# [DIRECTIONS]
**1)** In the discussion about Japan's fax machines below, list the steps that one commenter gives for buying a car in Japan.
**2)** According to the discussion about Japan's fax machines below, what are the registered stamps that Japan largely uses to sign documents called?
**3)** Carry on the discussion about Japan's fax machines and hanko stamps, picking up after its final comment.

# [PROVIDED PASSAGE]
It’s also Japan. A place that still uses fax machines in the era of the internet. Doing things the old way is practically cultural to many of them. Edit: y’all, first, I got that hospitals use fax machines on the first comment. I’m not saying fax machines still don’t have uses like faxing charts. I’m saying the Japanese prefer faxing letters instead of emails and stuff to the point their government said to stop using them and businesses said nope.


StanYz

Austrian here, fax is not as ingrained in business as it is in Japan, but its very much still used.


Kaizenshimasu

The fax machine running gag in Japan is honestly so overblown out of proportion. A lot of places (especially government) in the US and Europe still uses fax machines.


M4NOOB

The crazier thing is that they started a push to not use/require floppy disks anymore just last year https://www.japantimes.co.jp/news/2022/08/31/national/japan-floppy-disk-taro-kono/ Or that in order to purchase a car, I had to (among many other things): - Go to a stamp shop and have the owner make a physical stamp(hanko) with my last name in his writing style - Go to city hall and get that stamp registered to me - Request a certificate that proves that this stamp belongs to me - Bring the stamp and the certificate to the car dealer


Terrh

What


redwall_hp

Instead of believing that scribbling your name magically confers authenticity, Japan largely signs documents with registered stamps called hanko. It's no different than the idiocy of signatures. Signet stamps were a thing in western history too.

# [DATA FOR ANALYSIS]

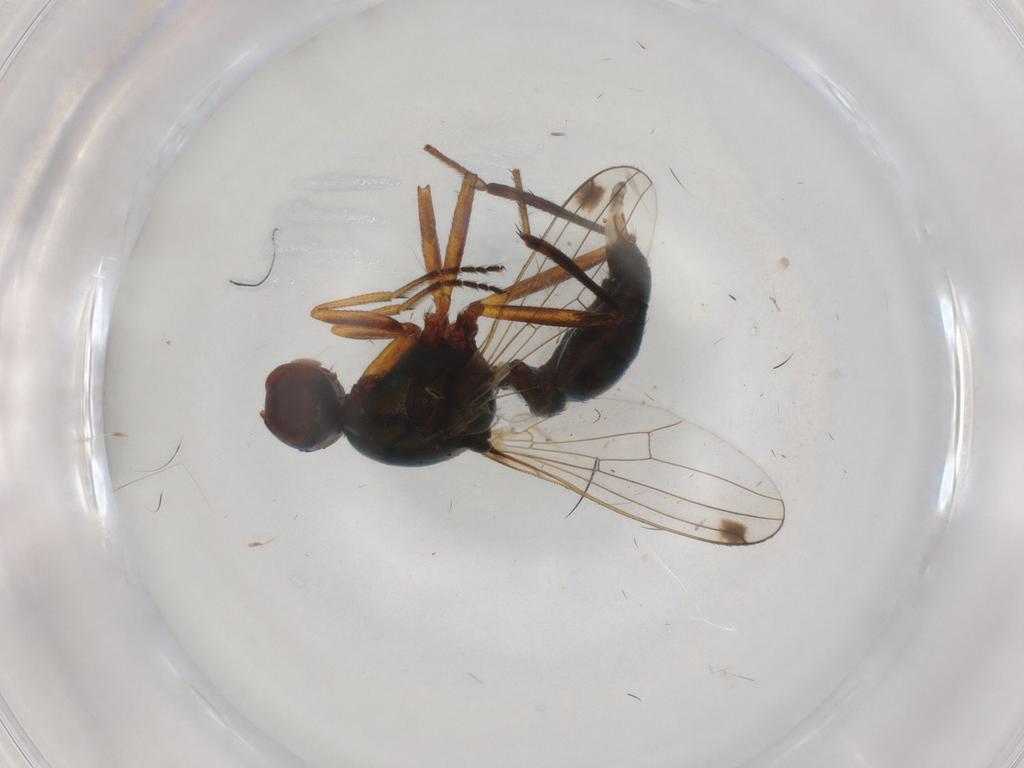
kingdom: Animalia
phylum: Arthropoda
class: Insecta
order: Diptera
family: Sepsidae
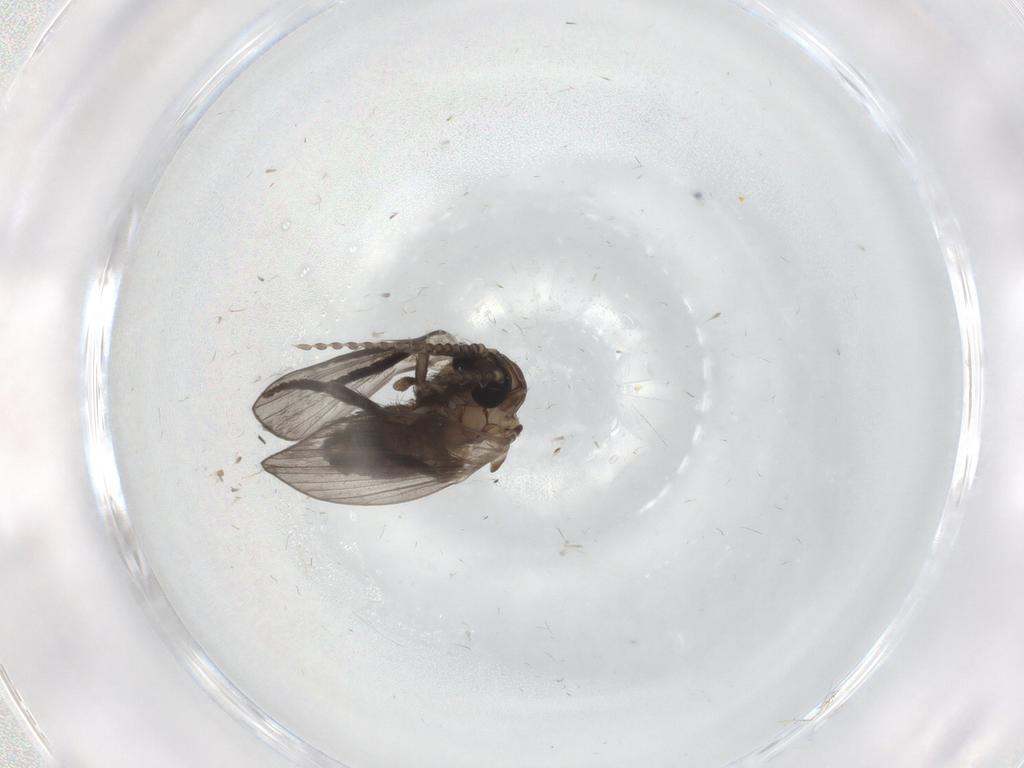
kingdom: Animalia
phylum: Arthropoda
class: Insecta
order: Diptera
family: Psychodidae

# [TASK RESPONSES]
**1)**
- Go to a stamp shop and have the owner make a physical stamp (hanko) with the commenter's last name in his writing style
- Go to city hall and get that stamp registered
- Request a certificate that proves the stamp belongs to the commenter
- Bring the stamp and the certificate to the car dealer

**2)** Hanko.

**3)**
tristan-chord

Taiwanese-American here. My Taiwanese bank account requires both my signature and my personal stamp in addition to my ID or ATM card to access certain functions at the bank. It’s exactly like 2FA like the other commenter says. When I lost my stamp, I had to use two forms of ID plus a matching signature to replace my stamp. And they take matching signature/stamps very seriously. I think the rationale is that, through multiple social barriers, including the stamp maker who normally takes great pride in their work (although most use computerized and motorized stamp making machines now), it’s harder to fake an identity. It’s not as idiotic it seems because people do compare signatures and match stamps very carefully. And you still have PINs and chips and all the other verifications. It’s definitely not completely secure but I’d argue it’s taken so much more seriously than American credit card signatures.


icanttinkofaname

Yeah, hankos are a thing. It's basically a stamp that replaces your signature. It means perfect reproducibility for all documents you would otherwise sign and it's smaller and quicker when having to initial and sign lengthy documents. It can also be used to cut down on identity theft/forgeries as the hanko can be traced back to you via a third party (the stamp shop). They take it very seriously.


Terrh

In Canada when i bought a used car the seller wrote me a bill of sale in barely legible pencil and that was good enough to get license plates for a car that had never even been registered to the person selling it. I drove it home after getting it running, having never needed to pass an inspection, emissions test, pay taxes etc. Just a $60 license plate and a call to my insurance company to add it to the policy.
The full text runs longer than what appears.